Arbeidsmigranten in de tuinbouw zouden de maatschappij meer kosten dan opleveren. Glastuinbouw Nederland verzet zich tegen die stellingname.
In een reactie op het rapport Gematigde groei van de Staatscommissie Demografische Ontwikkelingen 2050 benadrukt Glastuinbouw Nederland dat de arbeidsmigranten in de kassen zeker niet alleen in laagbetaalde banen werken. In het rapport wordt voorgesorteerd op het beperken van instroom van arbeidsmigranten in lagelonenbanen, die te weinig bijdragen aan groei van de economie en de brede welvaart in Nederland.
“Internationale medewerkers worden verder geschoold en opgeleid tot hogere functies, zoals middenkader en bijvoorbeeld specialisten op het gebied van techniek, teelt, logistiek en marketing”, aldus Glastuinbouw Nederland. Daarnaast zet de sector al geruime tijd volop in op automatisering en robotisering om de grote vraag naar laaggeschoold productiewerk te vervangen.
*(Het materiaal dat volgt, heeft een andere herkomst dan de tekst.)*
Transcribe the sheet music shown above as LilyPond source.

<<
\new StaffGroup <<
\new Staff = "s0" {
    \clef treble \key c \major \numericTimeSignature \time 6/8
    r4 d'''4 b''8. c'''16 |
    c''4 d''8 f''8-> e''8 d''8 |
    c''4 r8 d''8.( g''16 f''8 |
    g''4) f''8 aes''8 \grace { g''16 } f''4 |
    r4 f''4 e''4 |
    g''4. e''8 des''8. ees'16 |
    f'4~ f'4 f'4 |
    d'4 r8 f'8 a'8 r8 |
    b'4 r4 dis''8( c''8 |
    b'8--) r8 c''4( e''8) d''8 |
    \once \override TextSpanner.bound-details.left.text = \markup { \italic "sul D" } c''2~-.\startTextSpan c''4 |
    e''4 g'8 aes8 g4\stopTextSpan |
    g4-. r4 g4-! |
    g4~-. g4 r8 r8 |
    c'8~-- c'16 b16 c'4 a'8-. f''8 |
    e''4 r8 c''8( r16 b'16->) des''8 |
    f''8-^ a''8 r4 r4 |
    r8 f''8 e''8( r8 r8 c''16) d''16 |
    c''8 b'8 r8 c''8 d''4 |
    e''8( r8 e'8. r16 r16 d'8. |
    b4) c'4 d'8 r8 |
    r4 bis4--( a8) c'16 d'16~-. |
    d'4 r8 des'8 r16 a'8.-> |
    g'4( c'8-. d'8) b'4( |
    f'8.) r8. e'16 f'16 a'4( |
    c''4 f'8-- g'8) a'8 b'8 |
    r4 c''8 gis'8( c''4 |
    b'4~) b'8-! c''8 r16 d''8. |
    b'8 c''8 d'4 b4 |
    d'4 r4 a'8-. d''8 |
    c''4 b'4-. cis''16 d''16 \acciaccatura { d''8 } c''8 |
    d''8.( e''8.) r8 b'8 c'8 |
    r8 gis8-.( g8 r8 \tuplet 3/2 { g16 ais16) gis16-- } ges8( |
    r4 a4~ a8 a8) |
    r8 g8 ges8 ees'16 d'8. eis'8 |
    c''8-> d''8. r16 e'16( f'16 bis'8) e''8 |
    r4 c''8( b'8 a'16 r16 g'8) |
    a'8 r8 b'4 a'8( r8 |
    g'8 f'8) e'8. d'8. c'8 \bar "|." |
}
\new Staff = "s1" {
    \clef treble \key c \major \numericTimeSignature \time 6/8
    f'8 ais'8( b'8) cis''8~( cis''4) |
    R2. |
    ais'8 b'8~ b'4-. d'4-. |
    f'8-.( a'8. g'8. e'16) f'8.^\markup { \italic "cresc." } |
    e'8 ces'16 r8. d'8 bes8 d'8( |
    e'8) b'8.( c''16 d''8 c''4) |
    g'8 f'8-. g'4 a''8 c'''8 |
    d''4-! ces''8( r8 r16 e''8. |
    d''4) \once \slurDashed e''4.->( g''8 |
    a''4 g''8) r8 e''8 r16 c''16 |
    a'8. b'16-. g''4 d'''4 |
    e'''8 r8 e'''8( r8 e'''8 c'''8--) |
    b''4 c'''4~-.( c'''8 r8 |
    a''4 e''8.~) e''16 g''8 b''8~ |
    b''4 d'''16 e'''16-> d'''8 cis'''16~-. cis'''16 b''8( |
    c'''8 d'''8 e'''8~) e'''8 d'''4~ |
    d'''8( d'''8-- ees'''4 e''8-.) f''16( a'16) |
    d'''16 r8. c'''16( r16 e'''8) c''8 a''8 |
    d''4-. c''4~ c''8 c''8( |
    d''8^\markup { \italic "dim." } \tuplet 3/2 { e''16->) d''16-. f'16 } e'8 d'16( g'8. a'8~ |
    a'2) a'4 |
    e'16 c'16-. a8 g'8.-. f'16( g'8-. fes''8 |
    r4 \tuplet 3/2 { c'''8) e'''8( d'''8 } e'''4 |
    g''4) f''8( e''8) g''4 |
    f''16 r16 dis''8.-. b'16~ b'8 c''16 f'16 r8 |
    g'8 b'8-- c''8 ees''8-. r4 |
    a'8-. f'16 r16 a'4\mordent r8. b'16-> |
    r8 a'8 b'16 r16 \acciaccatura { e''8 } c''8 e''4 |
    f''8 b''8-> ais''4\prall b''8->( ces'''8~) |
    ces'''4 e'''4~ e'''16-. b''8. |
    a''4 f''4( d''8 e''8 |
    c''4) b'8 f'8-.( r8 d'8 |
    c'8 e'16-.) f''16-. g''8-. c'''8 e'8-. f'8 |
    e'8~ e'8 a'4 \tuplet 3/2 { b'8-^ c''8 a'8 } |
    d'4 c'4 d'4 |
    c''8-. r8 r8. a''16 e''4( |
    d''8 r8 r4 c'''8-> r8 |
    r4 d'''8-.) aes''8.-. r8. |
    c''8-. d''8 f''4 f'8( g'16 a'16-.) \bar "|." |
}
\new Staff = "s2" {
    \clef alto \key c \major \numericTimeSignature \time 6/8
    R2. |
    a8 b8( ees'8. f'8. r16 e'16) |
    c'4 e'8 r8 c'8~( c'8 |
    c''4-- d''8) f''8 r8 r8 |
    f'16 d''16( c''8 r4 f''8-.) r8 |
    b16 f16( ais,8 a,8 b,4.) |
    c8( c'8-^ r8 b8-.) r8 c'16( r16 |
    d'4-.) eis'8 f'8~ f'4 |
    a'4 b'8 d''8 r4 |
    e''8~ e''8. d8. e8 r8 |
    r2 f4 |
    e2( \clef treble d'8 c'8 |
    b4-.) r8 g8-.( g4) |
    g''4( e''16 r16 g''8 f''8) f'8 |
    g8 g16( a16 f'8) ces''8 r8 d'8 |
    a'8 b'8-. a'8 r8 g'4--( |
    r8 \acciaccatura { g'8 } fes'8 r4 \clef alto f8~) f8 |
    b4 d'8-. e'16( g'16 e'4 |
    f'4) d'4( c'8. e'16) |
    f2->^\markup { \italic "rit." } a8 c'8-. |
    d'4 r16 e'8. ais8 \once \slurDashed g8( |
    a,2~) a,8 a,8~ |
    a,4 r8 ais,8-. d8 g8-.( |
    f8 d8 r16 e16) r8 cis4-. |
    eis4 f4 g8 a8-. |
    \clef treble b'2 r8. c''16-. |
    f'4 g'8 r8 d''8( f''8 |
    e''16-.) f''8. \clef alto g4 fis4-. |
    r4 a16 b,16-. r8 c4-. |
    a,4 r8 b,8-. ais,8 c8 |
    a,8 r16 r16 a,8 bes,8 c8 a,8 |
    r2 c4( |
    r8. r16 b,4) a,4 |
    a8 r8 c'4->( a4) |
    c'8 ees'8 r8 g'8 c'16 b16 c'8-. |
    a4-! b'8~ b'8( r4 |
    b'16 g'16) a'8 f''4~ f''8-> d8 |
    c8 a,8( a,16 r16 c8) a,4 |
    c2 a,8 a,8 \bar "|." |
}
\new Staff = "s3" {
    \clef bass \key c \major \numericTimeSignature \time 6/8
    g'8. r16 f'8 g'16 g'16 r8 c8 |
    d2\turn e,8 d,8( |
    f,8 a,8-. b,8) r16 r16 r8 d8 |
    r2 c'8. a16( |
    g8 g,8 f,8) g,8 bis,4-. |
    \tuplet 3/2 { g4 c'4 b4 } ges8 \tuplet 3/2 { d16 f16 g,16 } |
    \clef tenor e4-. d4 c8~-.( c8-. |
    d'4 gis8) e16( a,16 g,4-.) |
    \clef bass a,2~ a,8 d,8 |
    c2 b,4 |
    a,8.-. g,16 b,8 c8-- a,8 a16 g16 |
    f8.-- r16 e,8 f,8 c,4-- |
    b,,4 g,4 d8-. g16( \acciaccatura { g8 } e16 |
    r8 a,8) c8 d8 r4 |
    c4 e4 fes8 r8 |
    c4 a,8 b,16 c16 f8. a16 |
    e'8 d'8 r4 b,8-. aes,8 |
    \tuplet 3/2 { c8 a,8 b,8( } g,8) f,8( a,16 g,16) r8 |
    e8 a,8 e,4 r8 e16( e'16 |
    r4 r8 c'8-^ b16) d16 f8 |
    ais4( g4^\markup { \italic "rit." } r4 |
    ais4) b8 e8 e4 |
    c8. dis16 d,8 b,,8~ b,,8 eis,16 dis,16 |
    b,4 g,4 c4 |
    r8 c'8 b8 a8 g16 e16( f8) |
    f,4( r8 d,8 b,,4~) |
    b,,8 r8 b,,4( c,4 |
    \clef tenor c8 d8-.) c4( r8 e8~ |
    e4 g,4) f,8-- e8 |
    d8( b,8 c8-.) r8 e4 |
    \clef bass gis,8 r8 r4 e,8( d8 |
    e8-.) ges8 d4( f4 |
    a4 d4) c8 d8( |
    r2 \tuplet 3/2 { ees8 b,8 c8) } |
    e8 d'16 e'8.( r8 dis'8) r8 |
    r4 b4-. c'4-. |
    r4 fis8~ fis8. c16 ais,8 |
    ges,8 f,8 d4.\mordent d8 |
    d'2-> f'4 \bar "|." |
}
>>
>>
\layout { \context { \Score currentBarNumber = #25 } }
‘Problemen in slachthuizen en kassen’
Voorzitter van de staatscommissie Richard van Zwol stelde deze week in een interview met NRC dat arbeidsmigratie niet zozeer ergens een oplossing voor is als wel een verdienmodel voor werkgevers. “Werkgevers worden er rijk van, arbeidsmigranten zelf niet. Zij werken en wonen vaak in slechte omstandigheden, bepaalde groepen zorgen voor overlast en onleefbaarheid in wijken, en gemeenten en de belastingbetaler zitten met de rekening daarvan. De problemen zitten bij de arbeidsmigranten in slachthuizen die vooral exporteren, het zoveelste distributiecentrum, de kassen.”